Maybe some of them even know and rehearse the speeches of their prototype: Listen you fuckers, you screwheads, here is a man who would not take it anymore…
They wouldn’t live in the city; they certainly wouldn’t live poor there (I could never live like that!), nor allow themselves to get really close, in any sense except that of the firing range, to the people they hate before blowing them away. But they want that Travis Bickle payoff. And if they haven’t got the guts to do it themselves — and they don’t — they’re happy when someone else does it. So they cheer this murder, and add it to their spank bank of hatred, violence, and vengeance.
I take the T in Boston. One winter day on the way home from work, a man got on the train and immediately began a loud rant. He didn't appear to be homeless, he was clean and well groomed, but apparently had been drinking. He was raving about everything under the sun - this, that, the other thing, and his wife too. People backed away from him while he ranted on. Suddenly he announced "I'm drunk. Yes, I'm drunk. I'm drunk because my son just took his life." and got off at the next stop.
I think about that incident everytime I hear about someone having a breakdown in a public place. You don't know what brought that person to that state. You don't know your own breaking point, either, because you just haven't been there. Do you deserve to die because life has thrown too much at you?
I split my time these days between suburban Philly and New York (thank you, remote work), so I spend maybe around 10 days a month back home in NYC. I’m more likely to take cabs and Ubers than the train these days, but I’ll still ride once or twice a month. Drawing from that experience, I can say that the behaviors of my youth when riding the subway are still in effect: when someone is being loud and obnoxious for whatever reason, mental health crisis or otherwise, New Yorkers observe the time-honored traditions of 1) ignoring it and not making eye contact, 2) switching cars, or 3) simply getting off the fucking train if the situation looks like it’s about to escalate.
Apparently the provocation was Neely yelling that he was hungry and throwing his jacket on the floor. Seriously?

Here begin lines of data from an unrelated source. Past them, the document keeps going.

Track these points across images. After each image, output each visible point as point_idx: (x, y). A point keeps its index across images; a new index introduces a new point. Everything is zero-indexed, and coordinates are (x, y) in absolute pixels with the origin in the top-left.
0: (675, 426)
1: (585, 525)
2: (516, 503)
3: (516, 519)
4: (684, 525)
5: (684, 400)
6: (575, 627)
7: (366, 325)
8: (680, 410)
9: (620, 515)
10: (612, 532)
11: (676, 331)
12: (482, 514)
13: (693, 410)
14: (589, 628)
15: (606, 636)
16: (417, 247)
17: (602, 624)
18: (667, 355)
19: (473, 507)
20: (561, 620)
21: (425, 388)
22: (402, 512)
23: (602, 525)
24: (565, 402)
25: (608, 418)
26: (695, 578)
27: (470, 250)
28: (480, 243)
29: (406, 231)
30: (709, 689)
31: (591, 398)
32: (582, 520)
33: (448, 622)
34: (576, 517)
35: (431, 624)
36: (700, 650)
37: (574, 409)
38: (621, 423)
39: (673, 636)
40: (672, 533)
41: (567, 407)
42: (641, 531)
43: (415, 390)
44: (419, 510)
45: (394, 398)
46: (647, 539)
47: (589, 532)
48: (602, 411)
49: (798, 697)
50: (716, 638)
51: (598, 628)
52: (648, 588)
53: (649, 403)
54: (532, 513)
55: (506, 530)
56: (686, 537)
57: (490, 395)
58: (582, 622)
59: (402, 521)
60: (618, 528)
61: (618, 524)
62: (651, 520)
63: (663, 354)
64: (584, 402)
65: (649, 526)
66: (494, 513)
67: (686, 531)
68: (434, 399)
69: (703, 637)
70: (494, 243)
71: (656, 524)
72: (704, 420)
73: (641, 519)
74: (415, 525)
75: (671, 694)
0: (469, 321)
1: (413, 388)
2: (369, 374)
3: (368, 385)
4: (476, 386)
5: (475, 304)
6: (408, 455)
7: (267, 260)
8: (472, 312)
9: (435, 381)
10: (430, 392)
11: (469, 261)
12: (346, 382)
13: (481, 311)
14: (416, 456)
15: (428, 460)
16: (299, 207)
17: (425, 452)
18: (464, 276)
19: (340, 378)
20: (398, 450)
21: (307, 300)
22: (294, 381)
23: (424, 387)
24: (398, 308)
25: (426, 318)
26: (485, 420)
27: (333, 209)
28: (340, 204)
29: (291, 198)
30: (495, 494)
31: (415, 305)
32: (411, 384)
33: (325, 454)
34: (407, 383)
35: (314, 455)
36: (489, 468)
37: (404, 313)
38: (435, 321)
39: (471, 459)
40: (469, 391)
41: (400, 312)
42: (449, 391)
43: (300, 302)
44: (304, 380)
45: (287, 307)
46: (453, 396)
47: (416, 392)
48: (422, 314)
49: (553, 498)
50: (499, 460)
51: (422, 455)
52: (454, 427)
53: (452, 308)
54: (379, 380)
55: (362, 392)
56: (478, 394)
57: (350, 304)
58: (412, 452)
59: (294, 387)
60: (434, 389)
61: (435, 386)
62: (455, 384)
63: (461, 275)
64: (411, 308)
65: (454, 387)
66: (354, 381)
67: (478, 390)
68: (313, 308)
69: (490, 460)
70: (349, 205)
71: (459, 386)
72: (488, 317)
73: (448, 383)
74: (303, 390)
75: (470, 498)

I’ve been on trains where guys were urinating or masturbating, where fights broke out, where a mugging happened in plain view. Nobody got killed. And I think we all know if Neely had been white and the marine who killed him was Black, the vigilante would have been charged, his name, photo, and any unsavory thing he’d ever done dating back to childhood would be on the front page of the NY Post, and he certainly wouldn’t have been released from custody.
So of course conservatives love the Neely killing. They live in a Death Wish 24/7 world, and they want revenge against people they never see but whose mere existence enrages them.